The regulations on what can be logged for flight time are under 61.51.
(j) Aircraft requirements for logging flight time. For a person to log flight time, the time must be acquired in an aircraft that is identified as an aircraft under Sec. 61.5(b), and is--
(1) An aircraft of U.S. registry with either a standard or special airworthiness certificate;
(2) An aircraft of foreign registry with an airworthiness certificate that is approved by the aviation authority of a foreign country that is a Member State to the Convention on International Civil Aviation Organization;
(3) A military aircraft under the direct operational control of the U.S. Armed Forces; or
(4) A public aircraft under the direct operational control of a Federal, State, county, or municipal law enforcement agency, if the flight time was acquired by the pilot while engaged on an official law enforcement flight for a Federal, State, County, or Municipal law enforcement agency.
The list of what qualifies as an aircraft is in section 61.5
Certificates and ratings issued under this part.
(b) The following ratings are placed on a pilot certificate (other than student pilot) when an applicant satisfactorily accomplishes the training and certification requirements for the rating sought:
(1) Aircraft category ratings--
(vi) Powered parachute.
(vii) Weight-shift-control aircraft.
(2) Airplane class ratings--
(i) Single-engine land.
(ii) Multiengine land.
(iii) Single-engine sea.
(iv) Multiengine sea.
The following sections indicate what are included under the other categories.
So, piloting a hot air balloon counts toward the flying hours, as long as you're rated for it, but not the airplane hours.
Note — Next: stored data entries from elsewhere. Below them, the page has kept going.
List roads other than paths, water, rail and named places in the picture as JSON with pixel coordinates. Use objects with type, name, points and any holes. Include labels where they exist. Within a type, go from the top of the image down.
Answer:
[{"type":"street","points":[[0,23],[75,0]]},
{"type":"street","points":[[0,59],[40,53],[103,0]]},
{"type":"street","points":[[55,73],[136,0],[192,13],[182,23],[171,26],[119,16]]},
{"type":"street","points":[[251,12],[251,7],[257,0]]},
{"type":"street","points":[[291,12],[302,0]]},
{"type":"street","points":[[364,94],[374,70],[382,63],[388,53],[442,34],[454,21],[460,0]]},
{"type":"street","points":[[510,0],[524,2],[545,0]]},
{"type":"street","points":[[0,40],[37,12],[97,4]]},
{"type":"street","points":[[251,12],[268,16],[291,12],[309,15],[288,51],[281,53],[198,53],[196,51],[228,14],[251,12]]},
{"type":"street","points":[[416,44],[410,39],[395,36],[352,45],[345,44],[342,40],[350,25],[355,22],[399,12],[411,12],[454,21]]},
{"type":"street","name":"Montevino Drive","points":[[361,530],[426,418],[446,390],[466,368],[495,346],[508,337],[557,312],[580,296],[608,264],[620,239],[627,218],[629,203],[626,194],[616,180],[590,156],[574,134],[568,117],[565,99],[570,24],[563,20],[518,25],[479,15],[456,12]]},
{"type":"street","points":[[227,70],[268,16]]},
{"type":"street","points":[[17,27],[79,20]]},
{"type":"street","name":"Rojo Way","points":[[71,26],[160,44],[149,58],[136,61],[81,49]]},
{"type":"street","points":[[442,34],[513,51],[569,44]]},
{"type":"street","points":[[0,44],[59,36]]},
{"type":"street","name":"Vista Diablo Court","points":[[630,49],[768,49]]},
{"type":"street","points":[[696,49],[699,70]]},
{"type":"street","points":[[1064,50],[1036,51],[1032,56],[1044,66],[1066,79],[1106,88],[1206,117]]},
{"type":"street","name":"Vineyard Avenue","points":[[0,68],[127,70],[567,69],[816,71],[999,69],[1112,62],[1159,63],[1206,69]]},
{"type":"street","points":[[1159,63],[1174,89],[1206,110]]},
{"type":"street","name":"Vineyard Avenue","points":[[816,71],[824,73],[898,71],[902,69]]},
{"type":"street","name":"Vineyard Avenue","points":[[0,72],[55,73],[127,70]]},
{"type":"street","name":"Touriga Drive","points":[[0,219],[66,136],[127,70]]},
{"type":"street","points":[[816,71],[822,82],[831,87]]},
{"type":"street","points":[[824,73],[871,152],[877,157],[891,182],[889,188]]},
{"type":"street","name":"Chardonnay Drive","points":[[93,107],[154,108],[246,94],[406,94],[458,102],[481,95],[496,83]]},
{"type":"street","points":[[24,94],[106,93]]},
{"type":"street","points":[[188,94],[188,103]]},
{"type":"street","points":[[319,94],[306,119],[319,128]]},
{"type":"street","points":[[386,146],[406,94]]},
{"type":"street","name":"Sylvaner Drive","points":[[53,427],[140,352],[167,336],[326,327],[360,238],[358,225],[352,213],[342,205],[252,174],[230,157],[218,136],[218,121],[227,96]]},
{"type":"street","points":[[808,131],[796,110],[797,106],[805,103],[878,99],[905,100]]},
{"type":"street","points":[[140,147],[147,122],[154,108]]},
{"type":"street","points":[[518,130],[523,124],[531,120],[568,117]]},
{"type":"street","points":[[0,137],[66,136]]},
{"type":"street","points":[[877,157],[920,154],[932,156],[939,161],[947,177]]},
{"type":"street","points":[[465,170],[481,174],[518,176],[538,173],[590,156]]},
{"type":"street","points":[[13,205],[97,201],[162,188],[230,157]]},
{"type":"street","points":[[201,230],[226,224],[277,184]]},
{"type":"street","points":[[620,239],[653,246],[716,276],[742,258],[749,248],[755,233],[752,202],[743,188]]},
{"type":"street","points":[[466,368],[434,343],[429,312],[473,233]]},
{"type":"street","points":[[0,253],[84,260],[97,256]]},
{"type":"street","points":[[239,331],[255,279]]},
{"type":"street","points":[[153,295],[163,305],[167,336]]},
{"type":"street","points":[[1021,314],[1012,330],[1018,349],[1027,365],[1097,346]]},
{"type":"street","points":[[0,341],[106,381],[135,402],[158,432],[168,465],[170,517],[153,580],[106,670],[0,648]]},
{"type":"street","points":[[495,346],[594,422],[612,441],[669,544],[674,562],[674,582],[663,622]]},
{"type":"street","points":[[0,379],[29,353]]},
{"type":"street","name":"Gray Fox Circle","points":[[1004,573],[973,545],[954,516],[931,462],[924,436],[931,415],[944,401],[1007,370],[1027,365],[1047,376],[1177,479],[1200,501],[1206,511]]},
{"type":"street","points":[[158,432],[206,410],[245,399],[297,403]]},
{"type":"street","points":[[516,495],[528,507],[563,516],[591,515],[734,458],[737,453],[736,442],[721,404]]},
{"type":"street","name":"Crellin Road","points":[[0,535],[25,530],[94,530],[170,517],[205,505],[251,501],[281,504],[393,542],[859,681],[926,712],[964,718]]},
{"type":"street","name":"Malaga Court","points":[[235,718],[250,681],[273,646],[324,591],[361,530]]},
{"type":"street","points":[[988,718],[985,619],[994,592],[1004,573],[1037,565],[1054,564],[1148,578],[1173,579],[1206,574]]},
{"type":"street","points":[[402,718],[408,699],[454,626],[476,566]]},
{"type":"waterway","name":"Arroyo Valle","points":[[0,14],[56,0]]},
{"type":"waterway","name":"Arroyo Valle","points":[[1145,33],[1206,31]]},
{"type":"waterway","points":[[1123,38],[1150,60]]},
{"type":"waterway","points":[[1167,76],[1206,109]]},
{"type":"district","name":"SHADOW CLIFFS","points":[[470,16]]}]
Since ultralights don't have an airworthiness certificate they don't fit under 61.51 (j)(1). Therefore no logging hours in those.
That's the FAA's requirements. Employers and insurance companies can have additional requirements. An example of this is that to qualify under the "open pilot" clause of someone's insurance policy (if they have one) it's pretty common for insurers to require a pilot to have 500 hours of PIC time, 10 of which have to be in the specific model. Depending on the contract, "model" can mean, for example, that time logged in a Cessna 172R doesn't count for the 10 hours required in a 172S.